For a hypothetical small synagogue on the Wilf Campus, he adapted a Greek Revival prototype, Beth Elohim in Charleston, South Carolina. And with SketchUp skills from Architectural Design Studio, Isaac created a three-dimensional visualization of a satellite library to serve Wurzweiler School of Social Work students.
After graduating in 2016, Telio-Bejar knew he wanted to stay in New York City for a master of architecture degree, and he was one of three Yeshiva College students who enrolled in the Bernard and Anne Spitzer School of Architecture at the City College of New York that fall. Two years, later, in his Fall 2018 semester, Telio-Bejar was accepted to the Escola Tècnica Superior d’Arquitectura de Barcelona, studying with students from France, Italy, Sweden, Switzerland and Canada. Included in the semester was an intensive curriculum of four courses: Housing Studio, Architectural Representation, New York/Barcelona: A Study of Urban Fabrics and Graphic Analysis of Natural Surroundings.
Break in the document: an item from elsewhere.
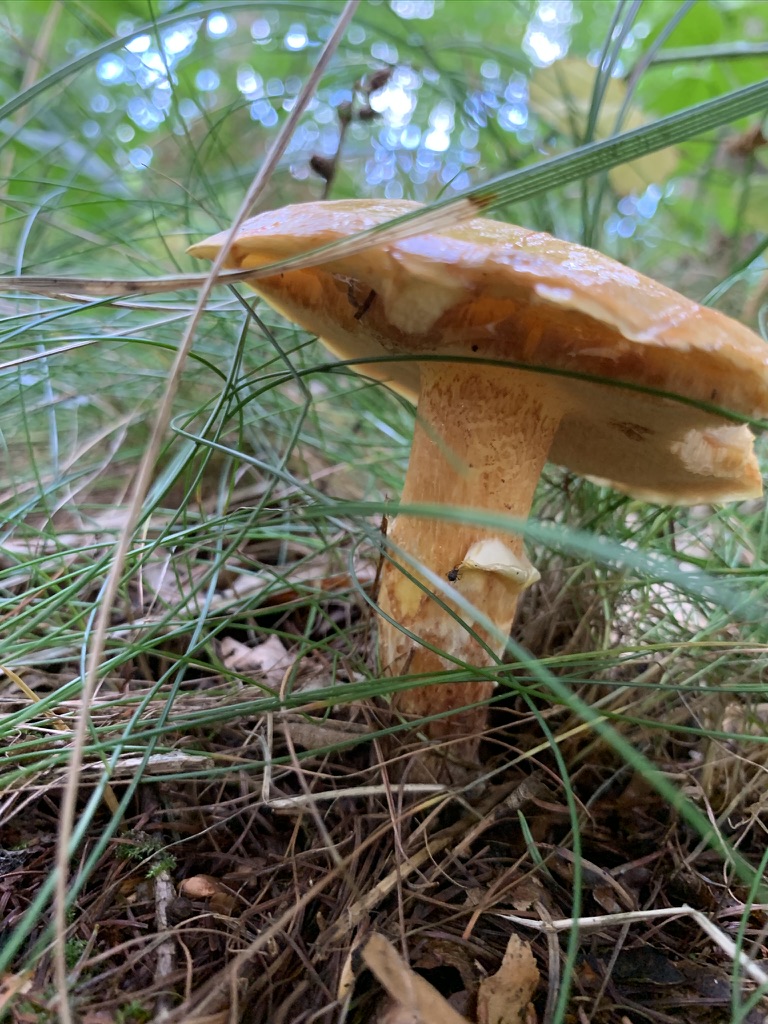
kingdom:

Telio-Bejar notes that the pedagogical approach in Barcelona differs markedly from the American method. “I found the teaching to be a lot freer, less focused on craft of drawings and models and number of hours spent producing them, and more on experimental creation of spaces that are functional and interesting. However, the attention from instructors is a lot less personal—there weren’t real desk critiques but rather more formal reviews. Housing Studio focused on a residential building for over 150 people in the heart of 22@, an evolving neighborhood in the formerly industrial area of Poblenou in Barcelona.”
Telio-Bejar’s favorite assignment was the last project of Architectural Representation, where he explored the intersection of virtual reality and architecture. He created an interactive model of architect Ludwig Mies van der Rohe’s German Pavilion in Barcelona that visitors could walk within and explore, focusing on the representation of water, light and reflections.
During his summers, Telio-Bejar interned at Albo Liberis, an Israeli-Greek design partnership in Brooklyn. And upon graduating in Spring 2019, Isaac quickly secured a position as junior architect with Lu Ning Architecture, a full-service firm that integrates green practices.